(Jan 7): Ikea will shutter seven of its signature blue-box furniture stores across China and pivot to smaller outlets, as the Swedish retailer grapples with the country’s prolonged property slump and rising competition from local rivals.
Operations will end at stores in cities including Shanghai, Guangzhou and Tianjin from Feb 2, the company said in a statement. Over the next two years, it plans to open around a dozen small format stores in Beijing and Shenzhen.
Following the closures, Ikea will still operate 34 physical stores, two flagship e-commerce shops and other digital channels in China, reaching more than one billion Chinese consumers, the company said. The restructuring is aimed at directing resources to channels closer to consumers.
The move comes amid weakening demand for Ikea furniture in recent years as China’s property crisis curbed new home purchases, while lower-priced online brands have eroded Ikea’s market share in the country.

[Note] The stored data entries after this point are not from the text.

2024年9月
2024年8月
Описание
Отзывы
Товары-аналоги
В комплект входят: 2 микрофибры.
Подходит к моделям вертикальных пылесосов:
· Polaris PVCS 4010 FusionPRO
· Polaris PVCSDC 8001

Shifting to smaller stores aligns with the furniture giant’s global strategy of bringing outlets closer to customers and speeding up delivery.

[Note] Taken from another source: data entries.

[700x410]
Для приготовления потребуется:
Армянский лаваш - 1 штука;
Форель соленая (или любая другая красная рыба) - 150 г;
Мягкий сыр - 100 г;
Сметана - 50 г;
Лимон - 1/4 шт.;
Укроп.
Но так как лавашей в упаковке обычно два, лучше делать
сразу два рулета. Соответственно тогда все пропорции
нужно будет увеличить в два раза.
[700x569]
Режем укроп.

Ikea said it’s also working with Chinese e-commerce giant JD.com Inc to enable instant delivery of its products across seven Chinese cities.
See also: Chinese consumer price rebound masks deflationary risk ahead
China market’s contribution to Ikea’s total sales has slipped over the years, but still remains among its top 10 markets. The company has not disclosed financial figures for China in recent years.